Saved data entries
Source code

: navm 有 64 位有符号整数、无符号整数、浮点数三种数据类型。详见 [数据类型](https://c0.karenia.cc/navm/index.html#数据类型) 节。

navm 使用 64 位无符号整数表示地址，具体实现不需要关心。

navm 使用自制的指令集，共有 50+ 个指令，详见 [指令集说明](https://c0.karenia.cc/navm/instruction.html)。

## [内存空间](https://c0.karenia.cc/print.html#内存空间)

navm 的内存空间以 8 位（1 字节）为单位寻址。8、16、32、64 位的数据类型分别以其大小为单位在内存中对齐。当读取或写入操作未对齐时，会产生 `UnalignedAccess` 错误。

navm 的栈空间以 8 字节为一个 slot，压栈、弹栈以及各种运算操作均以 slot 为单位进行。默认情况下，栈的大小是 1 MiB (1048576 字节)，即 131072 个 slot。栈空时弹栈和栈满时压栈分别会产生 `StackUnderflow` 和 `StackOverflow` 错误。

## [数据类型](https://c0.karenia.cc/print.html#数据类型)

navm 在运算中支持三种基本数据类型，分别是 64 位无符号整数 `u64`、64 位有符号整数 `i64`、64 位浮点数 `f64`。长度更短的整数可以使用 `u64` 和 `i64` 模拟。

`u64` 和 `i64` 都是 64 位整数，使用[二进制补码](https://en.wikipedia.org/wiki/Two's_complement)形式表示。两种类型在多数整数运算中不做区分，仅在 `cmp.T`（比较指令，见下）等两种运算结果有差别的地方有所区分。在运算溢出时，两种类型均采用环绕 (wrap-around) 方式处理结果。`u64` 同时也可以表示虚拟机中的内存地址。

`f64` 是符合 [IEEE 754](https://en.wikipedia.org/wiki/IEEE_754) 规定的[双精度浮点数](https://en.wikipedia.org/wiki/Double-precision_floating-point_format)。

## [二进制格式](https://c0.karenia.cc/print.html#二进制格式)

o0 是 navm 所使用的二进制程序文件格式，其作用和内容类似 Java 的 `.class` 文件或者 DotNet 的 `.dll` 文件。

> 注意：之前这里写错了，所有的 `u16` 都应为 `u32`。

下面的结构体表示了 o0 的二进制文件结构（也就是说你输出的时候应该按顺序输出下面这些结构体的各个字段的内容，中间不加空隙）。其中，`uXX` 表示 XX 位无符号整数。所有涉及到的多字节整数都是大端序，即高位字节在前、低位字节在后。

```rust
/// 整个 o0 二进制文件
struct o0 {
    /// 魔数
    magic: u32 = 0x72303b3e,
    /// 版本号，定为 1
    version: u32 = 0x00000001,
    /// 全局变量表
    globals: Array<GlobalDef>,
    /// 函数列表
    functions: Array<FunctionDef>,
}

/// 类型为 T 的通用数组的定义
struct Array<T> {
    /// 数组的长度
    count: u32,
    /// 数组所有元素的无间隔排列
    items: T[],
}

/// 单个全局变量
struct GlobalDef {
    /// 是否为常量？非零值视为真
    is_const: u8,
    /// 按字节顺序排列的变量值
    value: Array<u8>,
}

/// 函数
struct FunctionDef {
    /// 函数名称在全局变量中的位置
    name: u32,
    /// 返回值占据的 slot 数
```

YOUR ASSIGNMENT: If a line in the records above contains the string "Array", copy that line out.

RESPONSE AREA:
    globals: Array<GlobalDef>,
    functions: Array<FunctionDef>,
struct Array<T> {
    value: Array<u8>,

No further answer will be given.